Application, Limitations and Research Requirements of in Vitro Test Systems in Toxicology

Abstract

There is increasing application of in vitro-test systems for toxicological evaluation of chemicals, which became possible by increasing understanding of the biological endpoints present in such systems and their capability for metabolic activation and inactivation. This communication focusses on the capacities of metabolic activation and inactivation in mutagenicity test systems, using bacteria, mammalian cells in culture and isolated hepatocytes. Bacterial test procedures with S-9-fraction are specific metabolic activation systems with low inactivation capacity. Mammalian cells are either deficient in metabolic activities or contain only limited activation capacity although special cell lines derived from hepatoma cells express certain metabolic activation as well as inactivation reactions.
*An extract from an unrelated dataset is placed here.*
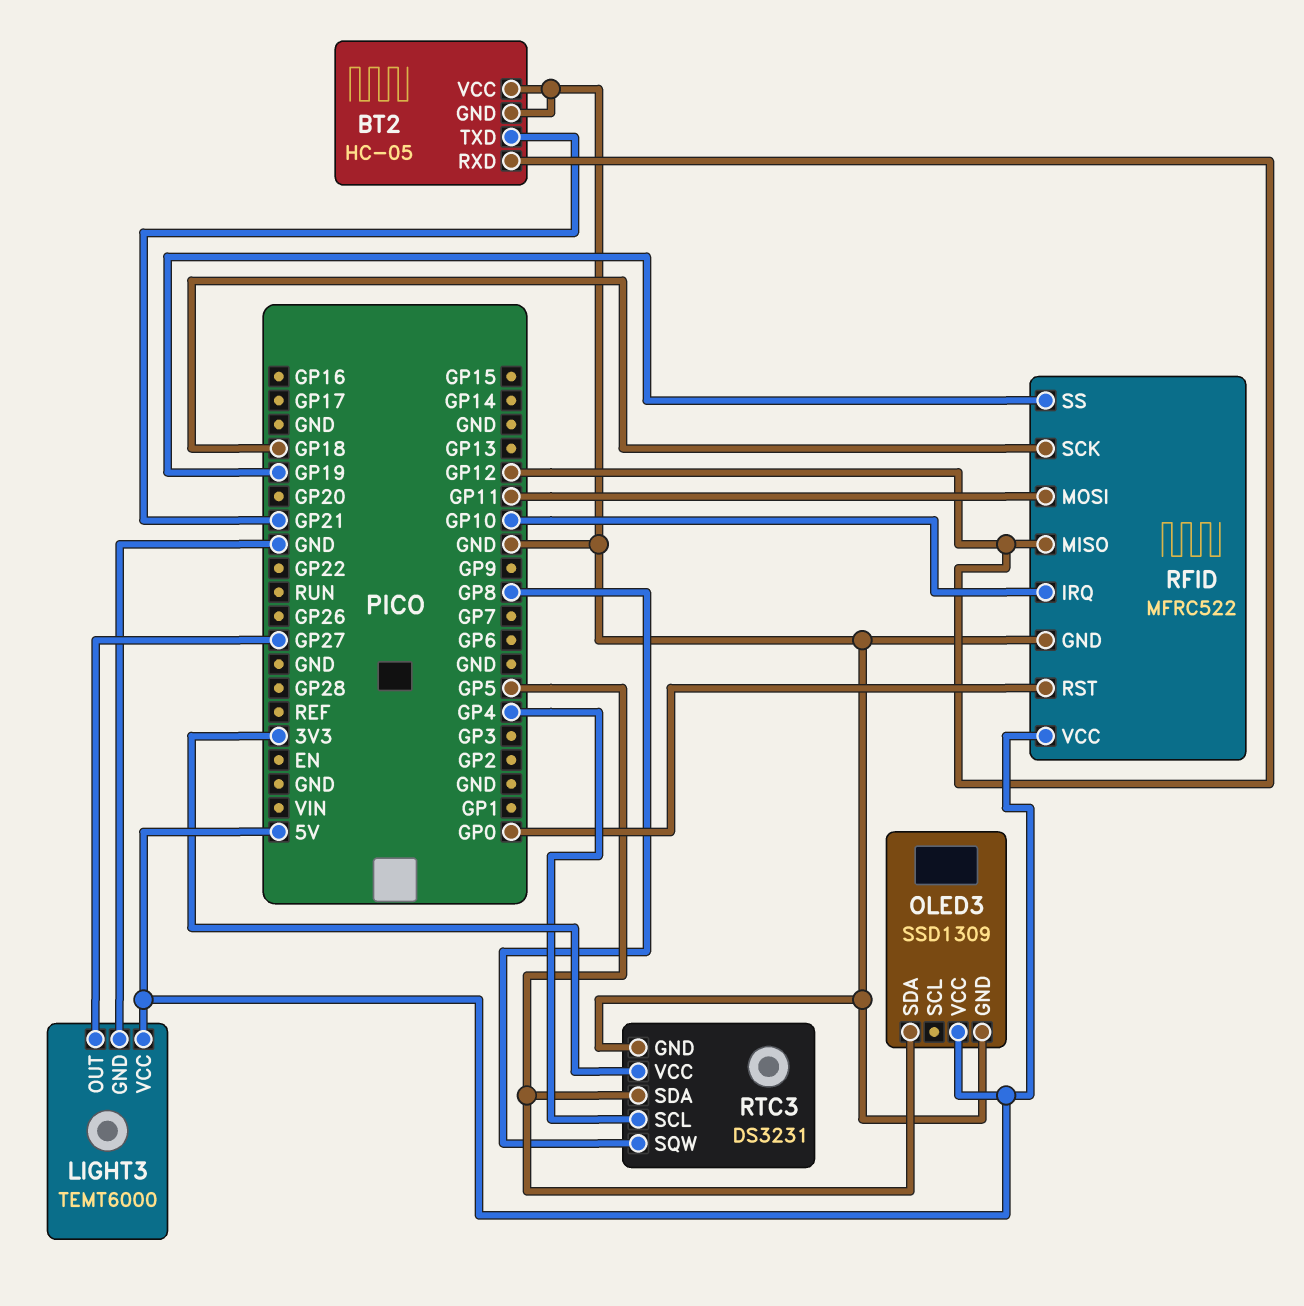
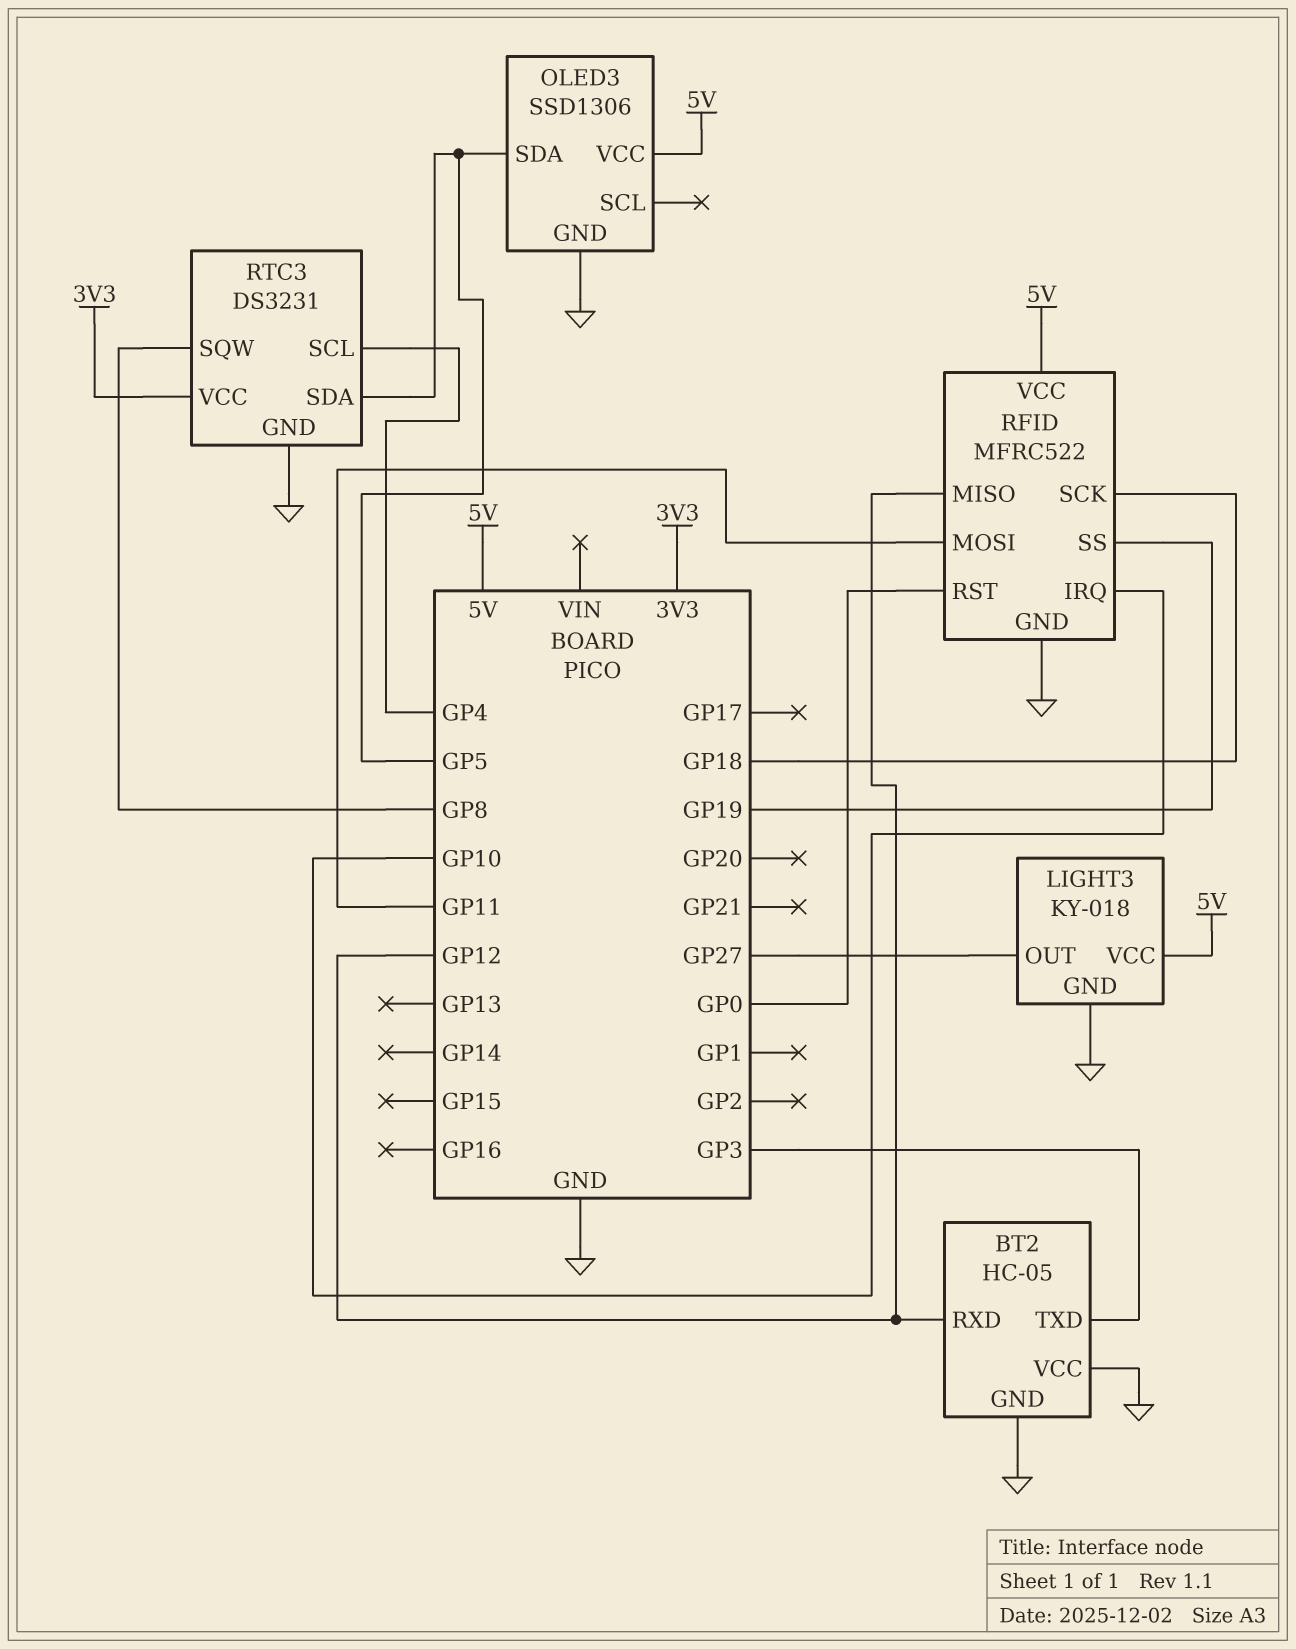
BT2 pin TXD: GP21 -> GP3
LIGHT3: TEMT6000 -> KY-018
OLED3: SSD1309 -> SSD1306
Isolated hepatocytes contain enzymatic activities similar to those in the intact liver, which however decrease at different rates. It is the goal of present research to construct cell lines with defined and sufficient activities of these enzymes. In isolated hepatocytes chemically induced DNA repair can be readily detected when a clear discrimination between mitochondrial, semiconservative and repair synthesis is provided. In such systems genotoxicity of reactive oxygen species is decreased by physiological concentrations of alpha-ketoacids, pyruvate possessing the highest antioxidant activity. It is concluded that in vitro test systems provide a suitable tool for detecting genotoxic and toxic effects of chemicals. However, many biological parameters such as metabolic activity, degree of differentiation of the cells, cofactor requirement, and composition of the medium affect the reliability of the test system. Thus, only a detailed understanding of the biology and biochemistry of such test allow production of reliable and reproducible results.